FDA Reports Landmark Year For Drug Approvals
The FDA has approved 35 new drugs in the last 12 months, the secondhighest annual number in the past decade, according to a new report. Several of the approvals mark significant advances, including 2 new treatments for hepatitis C, a drug for late-stage prostate cancer, the first new drug for Hodgkin’s lymphoma in 30 years, and the first new drug for lupus in 50 years.
“We are committed to working with industry to promote the science and innovation it takes to produce breakthrough treatments and to ensure that our nation is fully equipped to address the public health challenges of the 21st century,” said Margaret Hamburg, MD, commissioner of food and drugs.
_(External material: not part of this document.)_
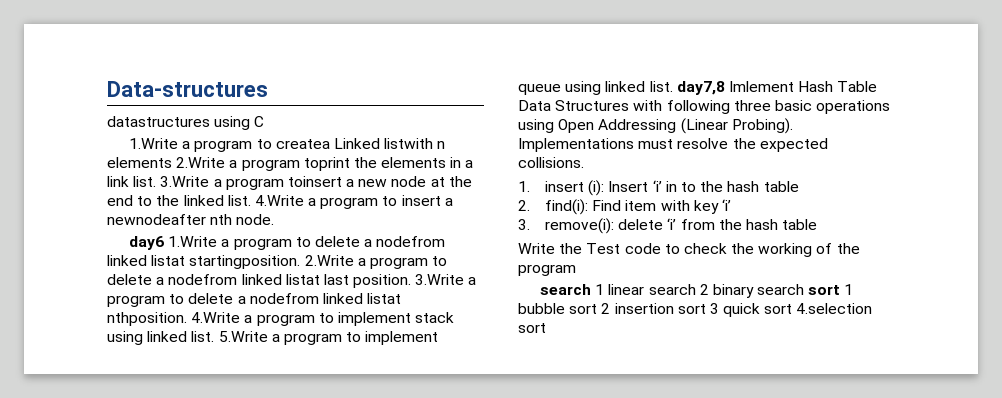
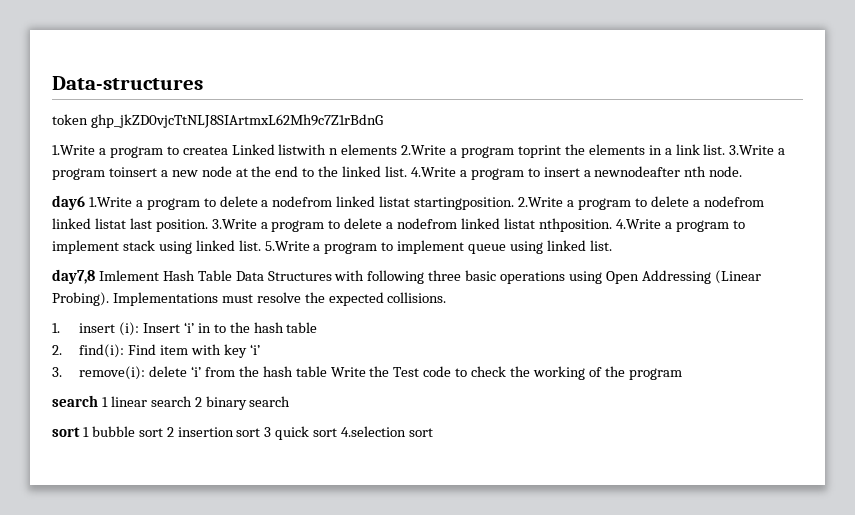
[107,116,265,130] datastructures using C -> [52,114,383,128] token 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
(673, 86) none -> (612, 245) //
(818, 224) // -> (327, 371) none
(805, 289) none -> (291, 401) //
Other advances in terms of drug approvals from fiscal year 2011 include:
• 2 of the drugs—1 for melanoma and 1 for lung cancer—represent breakthroughs in personalized medicine
• 7 of the new medicines provide major advances in cancer treatment
• Almost half of the drugs were deemed to be significant therapeutic advances over existing therapies for heart attack, stroke, and kidney transplant rejection
• 10 are indicated for orphan diseases, which frequently lack any therapy
• 16 were approved under priority review, in which the FDA has a 6-month goal to complete its review for safety and effectiveness
• Two-thirds of the new approvals were completed in a single review cycle
• 3 were approved using “accelerated approval,” including Corifact, the first treatment approved for a rare blood clotting disorder. PT
Antidepressant Use Skyrocketing, Says Study
More than 10% of Americans 12 years and older are taking an antidepressant, according to a review by the Centers for Disease Control and Prevention’s National Center for Health Statistics, which also found that less than one-third of those using antidepressants have seen a mental health professional during the past year.
Analysis of data on more than 12,000 individuals participating in National Health and Nutrition Examination Surveys between 2005 and 2008 found that antidepressant use in the United States jumped nearly 400% during the survey period when compared with the 1988 to 1994 study period.
According to the survey, antidepressants were the third-most common drug used by Americans of all ages between 2005 and 2008, and the most common drug among individuals aged 18 to 44 years. In the United States, it was found that women are more than twice as likely to take antidepressants, and Caucasians are more likely than African Americans to take the drugs.
The survey also found that antidepressant use tends to continue over a long period of time. More than 60% of Americans who use the drugs report being on them for 2 years or more, and about 14% of Americans have taken antidepressant medications for 10 years or longer.
Although first introduced for depression, several antidepressants are now used to treat other issues, including anxiety disorders, obsessive compulsive disorder, bulimia, and posttraumatic stress disorder.
Switching From IV to Pill Form of Drugs Could Save Millions
For hospitalized patients who are able to take drugs by mouth, switching from intravenous (IV) medications to pill forms of the same drugs could result in substantially lower costs.
In a study published in the October 2011 issue of Clinical Therapeutics, researchers from Johns Hopkins Hospital found that swapping out 4 commonly prescribed IV medications— chlorothiazide, voriconazole, levetiracetam, and pantoprazole—for their oral equivalents led to an estimated savings of more than $1.1 million in the Department of Medicine alone. Using data from electronic records to examine medication use and compare costs, lead investigator Brandyn D. Lau and colleagues determined that in all 4 cases, use of oral medications resulted in significant savings. For example, the wholesale cost of a 5-mg tablet of chlorothiazide is $1.48, whereas an equivalent dose of the drug given intravenously is $357.24. Pantoprazole, a medication often given to patients several times per day, costs $4.09 per 40-mg tablet, whereas a 40-mg vial costs $144. The potential cost savings per patient for the acid reflux medication would be $680.98, the researchers found.
“Our study looked at just four drugs administered by one department in one hospital in one year and found more than a million dollars in potential savings,” said Lau. “Imagine if every hospital took a hard look at substituting oral medications for IV ones whenever possible. We’re talking about an enormous financial impact, with no risk to patients.”